> _TASK DIRECTIONS_: Take from the data every line in which the word "jours" is found.

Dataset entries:
################
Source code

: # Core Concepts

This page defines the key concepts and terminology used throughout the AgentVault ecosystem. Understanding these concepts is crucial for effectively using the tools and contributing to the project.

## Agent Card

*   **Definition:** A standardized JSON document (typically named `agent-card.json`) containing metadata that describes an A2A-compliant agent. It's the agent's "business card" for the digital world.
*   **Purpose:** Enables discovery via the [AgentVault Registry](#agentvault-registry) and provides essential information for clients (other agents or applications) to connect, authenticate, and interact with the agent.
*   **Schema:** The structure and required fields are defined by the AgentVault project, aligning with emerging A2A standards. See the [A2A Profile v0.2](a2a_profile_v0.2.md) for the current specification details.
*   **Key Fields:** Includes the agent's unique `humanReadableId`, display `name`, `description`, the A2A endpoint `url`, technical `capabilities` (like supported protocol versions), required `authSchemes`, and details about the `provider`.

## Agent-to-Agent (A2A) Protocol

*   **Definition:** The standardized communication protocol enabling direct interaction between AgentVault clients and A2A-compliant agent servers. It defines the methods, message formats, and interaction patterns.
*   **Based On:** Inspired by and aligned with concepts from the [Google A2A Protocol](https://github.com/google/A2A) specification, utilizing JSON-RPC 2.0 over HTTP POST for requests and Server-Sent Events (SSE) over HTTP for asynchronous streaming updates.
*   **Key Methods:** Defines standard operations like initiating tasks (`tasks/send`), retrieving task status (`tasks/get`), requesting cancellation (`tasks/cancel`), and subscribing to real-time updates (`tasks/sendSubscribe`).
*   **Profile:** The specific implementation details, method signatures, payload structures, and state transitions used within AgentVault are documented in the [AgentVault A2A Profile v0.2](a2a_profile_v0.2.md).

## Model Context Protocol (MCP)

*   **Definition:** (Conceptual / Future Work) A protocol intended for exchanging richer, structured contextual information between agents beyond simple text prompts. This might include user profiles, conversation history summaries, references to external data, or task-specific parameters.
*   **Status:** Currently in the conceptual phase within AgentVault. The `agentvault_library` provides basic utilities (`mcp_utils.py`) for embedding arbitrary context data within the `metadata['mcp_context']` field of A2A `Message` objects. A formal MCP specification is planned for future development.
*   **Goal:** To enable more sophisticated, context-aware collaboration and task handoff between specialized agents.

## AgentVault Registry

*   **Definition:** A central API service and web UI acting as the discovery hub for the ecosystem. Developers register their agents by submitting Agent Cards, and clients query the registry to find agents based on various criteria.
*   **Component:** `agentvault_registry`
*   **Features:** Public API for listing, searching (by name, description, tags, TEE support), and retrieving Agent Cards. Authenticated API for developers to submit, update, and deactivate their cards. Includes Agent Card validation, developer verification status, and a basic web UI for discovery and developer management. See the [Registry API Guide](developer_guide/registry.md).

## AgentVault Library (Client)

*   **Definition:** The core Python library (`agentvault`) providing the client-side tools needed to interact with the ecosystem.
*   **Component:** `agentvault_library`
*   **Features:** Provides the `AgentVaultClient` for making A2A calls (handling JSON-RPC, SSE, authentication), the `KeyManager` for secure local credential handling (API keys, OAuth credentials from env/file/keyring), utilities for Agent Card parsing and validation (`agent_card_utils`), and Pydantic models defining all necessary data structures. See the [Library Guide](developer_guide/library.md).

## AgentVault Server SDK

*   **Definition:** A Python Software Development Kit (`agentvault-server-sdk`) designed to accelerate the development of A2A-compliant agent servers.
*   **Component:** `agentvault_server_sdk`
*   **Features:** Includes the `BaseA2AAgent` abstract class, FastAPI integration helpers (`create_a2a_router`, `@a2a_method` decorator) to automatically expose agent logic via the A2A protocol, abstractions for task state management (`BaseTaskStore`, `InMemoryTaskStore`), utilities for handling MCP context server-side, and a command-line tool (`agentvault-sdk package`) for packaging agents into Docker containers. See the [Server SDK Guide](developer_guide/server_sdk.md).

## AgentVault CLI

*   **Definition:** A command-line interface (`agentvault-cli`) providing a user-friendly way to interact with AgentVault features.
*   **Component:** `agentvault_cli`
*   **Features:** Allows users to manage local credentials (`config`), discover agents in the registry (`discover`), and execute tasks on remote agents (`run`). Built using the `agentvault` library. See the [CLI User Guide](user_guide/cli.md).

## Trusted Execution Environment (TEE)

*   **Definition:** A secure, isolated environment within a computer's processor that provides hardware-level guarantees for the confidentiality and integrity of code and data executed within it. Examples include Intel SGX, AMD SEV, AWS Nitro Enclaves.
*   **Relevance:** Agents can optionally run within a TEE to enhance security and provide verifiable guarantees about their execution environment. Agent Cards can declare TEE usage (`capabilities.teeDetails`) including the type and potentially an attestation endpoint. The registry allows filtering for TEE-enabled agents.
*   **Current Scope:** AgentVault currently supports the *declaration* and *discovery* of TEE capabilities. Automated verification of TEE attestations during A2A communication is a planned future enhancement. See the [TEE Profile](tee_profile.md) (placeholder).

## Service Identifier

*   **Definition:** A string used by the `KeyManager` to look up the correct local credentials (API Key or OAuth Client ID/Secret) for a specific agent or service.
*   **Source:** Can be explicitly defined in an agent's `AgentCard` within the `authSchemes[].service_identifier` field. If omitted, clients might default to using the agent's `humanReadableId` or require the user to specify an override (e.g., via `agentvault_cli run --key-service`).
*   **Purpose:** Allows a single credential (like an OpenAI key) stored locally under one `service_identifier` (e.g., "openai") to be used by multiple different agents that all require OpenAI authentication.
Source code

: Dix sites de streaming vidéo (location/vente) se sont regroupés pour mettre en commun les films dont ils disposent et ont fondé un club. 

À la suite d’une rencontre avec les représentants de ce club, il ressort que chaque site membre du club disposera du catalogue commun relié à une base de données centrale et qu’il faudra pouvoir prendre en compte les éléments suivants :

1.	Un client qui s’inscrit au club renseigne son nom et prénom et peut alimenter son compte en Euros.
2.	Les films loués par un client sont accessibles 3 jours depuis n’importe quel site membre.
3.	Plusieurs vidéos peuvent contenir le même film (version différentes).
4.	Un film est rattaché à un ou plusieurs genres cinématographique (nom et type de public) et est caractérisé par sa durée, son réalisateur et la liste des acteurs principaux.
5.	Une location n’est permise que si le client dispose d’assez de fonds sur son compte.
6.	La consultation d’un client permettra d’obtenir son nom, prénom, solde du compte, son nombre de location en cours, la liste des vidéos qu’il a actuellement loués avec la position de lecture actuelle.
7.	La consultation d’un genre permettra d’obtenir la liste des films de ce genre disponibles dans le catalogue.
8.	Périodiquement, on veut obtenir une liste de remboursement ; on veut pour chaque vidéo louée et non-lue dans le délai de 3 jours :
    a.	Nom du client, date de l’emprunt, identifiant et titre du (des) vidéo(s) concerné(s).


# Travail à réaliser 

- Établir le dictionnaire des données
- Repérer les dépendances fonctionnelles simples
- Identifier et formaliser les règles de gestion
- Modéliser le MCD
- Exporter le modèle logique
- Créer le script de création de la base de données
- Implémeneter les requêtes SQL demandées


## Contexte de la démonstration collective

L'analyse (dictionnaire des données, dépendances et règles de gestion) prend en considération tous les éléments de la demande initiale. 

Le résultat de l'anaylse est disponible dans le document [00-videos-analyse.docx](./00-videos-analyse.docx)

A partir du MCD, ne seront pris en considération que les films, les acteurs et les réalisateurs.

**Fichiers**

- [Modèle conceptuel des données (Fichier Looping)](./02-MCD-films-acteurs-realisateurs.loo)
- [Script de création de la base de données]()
################
> _EXERCISE ANSWER_:
2.	Les films loués par un client sont accessibles 3 jours depuis n’importe quel site membre.
8.	Périodiquement, on veut obtenir une liste de remboursement ; on veut pour chaque vidéo louée et non-lue dans le délai de 3 jours :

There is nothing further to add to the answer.